I’ve been wanting to read The Rosie Project for some time. I even got myself a library card for the sake of reading it but I just didn’t. When I found a second-hand copy of it at Salvation Army shop, I thought, it was time…
The Rosie Project is witty and the lead character reminded me of a few people. Actually, he is a combination of a geek friend, my editor-in-chief and a Russian guy whom I recently met. To be more precise, that geek friend represents Don’s pleasantly cute side of his personality. Our friend is extremely smart but different and clumsy in social situations. My editor-in-chief back in Turkey also takes notes whilst watching a movie, like Don, even if he’s watching it at a theatre and it’s dark. For some reason, he is still single. Shocking! The Russian guy is also quite bright but he represents Don’s unpleasant side.And that’s the reason why I do not have plans of catching up with him again.
Here’s my favourite bits and pieces from The Rosie Project:
All ice-cream tastes essentially the same, due to chilling of the tastebuds. This is especially true of fruit flavours.
Her red hair was spiky like some new species of cactus.
But I’m not good at understanding what other people want.’
‘Tell me something I don’t know,’ said Rosie for no obvious reason.
I quickly searched my mind for an interesting fact.
‘Ahhh…The testicles of drone bees and wasp spiders explode during sex.’
If you really love someone,’ Claudia continued, ‘you have to be prepared to accept them as they are. Maybe you hope that one day they get a wake-up call and make the changes for their own reasons.
Restaurants are minefields for the socially inept.
How can you tell if someone is a vegan? Just wait ten minutes and they’ll tell you.
Why do we focus on certain things at the expense of others? We will risk our lives to save a person from drowning, yet not make a donation that could save dozens of children from starvation.
Standardised Meal System
1. No need to accumulate recipe books.
2. Standard shopping list—hence very efficient shopping.
3. Almost zero waste—nothing in the refrigerator or pantry unless required for one of the recipes.
4. Diet planned and nutritionally balanced in advance.
5. No time wasted wondering what to cook.
6. No mistakes, no unpleasant surprises.
7. Excellent food, superior to most restaurants at a much lower price (see point 3).
8. Minimal cognitive load required.
The first candidate was Dr Peter Enticott, who lived locally. The other, Alan McPhee, had died from prostate cancer, which was good news for Rosie, as, lacking a prostate gland, she could not inherit it. Apparently he had been an oncologist, but had not detected the cancer in himself, a not-uncommon scenario. Humans often fail to see what is close to them and obvious to others.
The Porsche would be the perfect vehicle to lend to someone you did not like.
I was not sure how well I could imitate a regular human being, but I agreed to the walk.
‘You gave him alcohol?’ I presumed this was in violation of his personal or religious standards.
‘Maybe he’ll miss out on his seventy-two virgins.’
I was familiar with this religious theory. My public position, as negotiated with the Dean, is that I regard all non-science based beliefs as having equal merit. But I found this one curious.
Feel! Feel, feel, feel! Feelings were disrupting my sense of well-being.
I am perfectly happy to detect, recognise and analyse emotions. This is a useful skill and I would like to be better at it.
I diagnosed brain overload and set up a spreadsheet to analyse the situation.
My concern was more with social faux pas. It would be terrible to lose the perfect relationship because I failed to detect sarcasm or looked into her eyes for greater or less than the conventional period of time.
I had an immediate negative reaction to him. I am generally not competent at assessing other humans, except through the content of their conversation or written communication.
‘You want to share a taxi?’ asked Rosie.
It seemed a sensible use of fossil fuel.
We had both drunk a substantial quantity of champagne, and alcohol is notorious for encouraging unwise decisions about sex.

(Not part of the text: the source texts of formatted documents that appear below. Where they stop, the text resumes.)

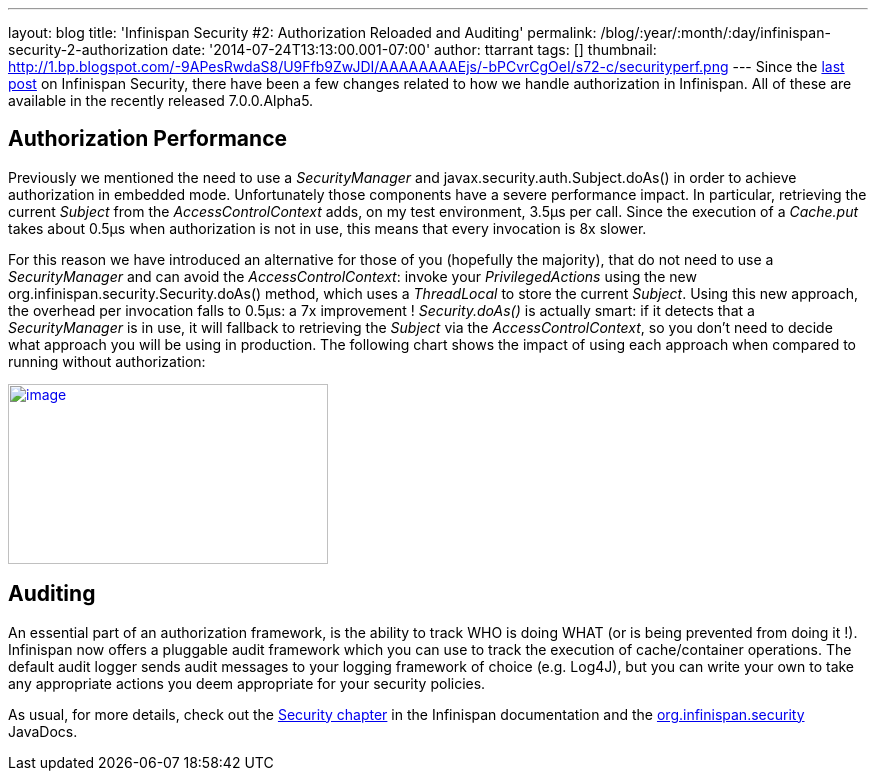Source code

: ---
layout: blog
title: 'Infinispan Security #2: Authorization Reloaded and Auditing'
permalink: /blog/:year/:month/:day/infinispan-security-2-authorization
date: '2014-07-24T13:13:00.001-07:00'
author: ttarrant
tags: []
thumbnail: http://1.bp.blogspot.com/-9APesRwdaS8/U9Ffb9ZwJDI/AAAAAAAAEjs/-bPCvrCgOeI/s72-c/securityperf.png
---
Since the
https://infinispan.org/blog/2014/04/infinispan-security-1-authorization.html[last
post] on Infinispan Security, there have been a few changes related to
how we handle authorization in Infinispan. All of these are available in
the recently released 7.0.0.Alpha5.


== Authorization Performance

Previously we mentioned the need to use a _SecurityManager_ and
javax.security.auth.Subject.doAs() in order to achieve authorization in
embedded mode. Unfortunately those components have a severe performance
impact. In particular, retrieving the current _Subject_ from the
_AccessControlContext_ adds, on my test environment, 3.5µs per call.
Since the execution of a _Cache.put_ takes about 0.5µs when
authorization is not in use, this means that every invocation is 8x
slower.

For this reason we have introduced an alternative for those of you
(hopefully the majority), that do not need to use a _SecurityManager_
and can avoid the _AccessControlContext_: invoke your
_PrivilegedActions_ using the new
org.infinispan.security.Security.doAs() method, which uses a
_ThreadLocal_ to store the current _Subject_. Using this new approach,
the overhead per invocation falls to 0.5µs: a 7x improvement !
_Security.doAs()_ is actually smart: if it detects that a
_SecurityManager_ is in use, it will fallback to retrieving the
_Subject_ via the _AccessControlContext_, so you don't need to decide
what approach you will be using in production. The following chart shows
the impact of using each approach when compared to running without
authorization:

http://1.bp.blogspot.com/-9APesRwdaS8/U9Ffb9ZwJDI/AAAAAAAAEjs/-bPCvrCgOeI/s1600/securityperf.png[image:http://1.bp.blogspot.com/-9APesRwdaS8/U9Ffb9ZwJDI/AAAAAAAAEjs/-bPCvrCgOeI/s1600/securityperf.png[image,width=320,height=180]]




== Auditing


An essential part of an authorization framework, is the ability to track
WHO is doing WHAT (or is being prevented from doing it !). Infinispan
now offers a pluggable audit framework which you can use to track the
execution of cache/container operations. The default audit logger sends
audit messages to your logging framework of choice (e.g. Log4J), but you
can write your own to take any appropriate actions you deem appropriate
for your security policies.

As usual, for more details, check out the
 https://infinispan.org/docs/7.0.x/user_guide/user_guide.html#_security[Security
chapter] in the Infinispan documentation and the
https://docs.jboss.org/infinispan/7.0/apidocs/org/infinispan/security/package-summary.html[org.infinispan.security]
JavaDocs.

‘The one time you think before you speak is the one time you shouldn’t have.’
Freyberg is not fine. But if it’s Freyberg it would explain why my mother kept mum. No pun intended.
I now believe that virtually all my problems could be attributed to my brain being configured differently from those of the majority of humans.

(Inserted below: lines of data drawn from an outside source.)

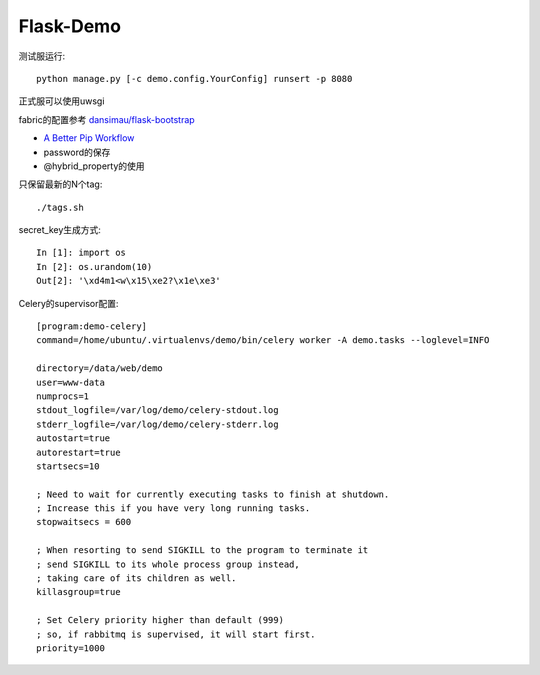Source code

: Flask-Demo
==========

测试服运行::

    python manage.py [-c demo.config.YourConfig] runsert -p 8080

正式服可以使用uwsgi

fabric的配置参考 `dansimau/flask-bootstrap <https://github.com/dansimau/flask-bootstrap>`_

- `A Better Pip Workflow <http://www.kennethreitz.org/essays/a-better-pip-workflow>`_

- password的保存

- @hybrid_property的使用

只保留最新的N个tag::

    ./tags.sh

secret_key生成方式::

    In [1]: import os
    In [2]: os.urandom(10)
    Out[2]: '\xd4m1<w\x15\xe2?\x1e\xe3'


Celery的supervisor配置::

    [program:demo-celery]
    command=/home/ubuntu/.virtualenvs/demo/bin/celery worker -A demo.tasks --loglevel=INFO

    directory=/data/web/demo
    user=www-data
    numprocs=1
    stdout_logfile=/var/log/demo/celery-stdout.log
    stderr_logfile=/var/log/demo/celery-stderr.log
    autostart=true
    autorestart=true
    startsecs=10

    ; Need to wait for currently executing tasks to finish at shutdown.
    ; Increase this if you have very long running tasks.
    stopwaitsecs = 600

    ; When resorting to send SIGKILL to the program to terminate it
    ; send SIGKILL to its whole process group instead,
    ; taking care of its children as well.
    killasgroup=true

    ; Set Celery priority higher than default (999)
    ; so, if rabbitmq is supervised, it will start first.
    priority=1000


.. _overholt: https://github.com/mattupstate/overholt

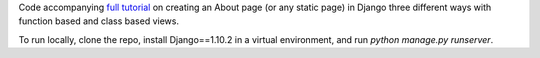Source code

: .. -*-restructuredtext-*-

Code accompanying `full tutorial <https://wsvincent.com/django-about-page-three-ways/>`_ on creating an About page (or any static page) in Django three different ways with function based and class based views.

To run locally, clone the repo, install Django==1.10.2 in a virtual environment, and run `python manage.py runserver`.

Take notice of your emotions as well as logic. Emotions have their own logic.
‘You’re in a different place, you’re in different clothes. When the medieval pilgrims used to arrive at Santiago after walking hundreds of kilometres they burned their clothes to symbolise that they’d changed. I’m not asking you to burn your clothes—yet.
My original schedule specified a steakhouse, but now that we were in the pattern of eating together, I would need to select a restaurant suitable for a sustainable-seafood-eating ‘vegetarian’.
I didn’t have years. But I am a quick learner and was in human-sponge mode.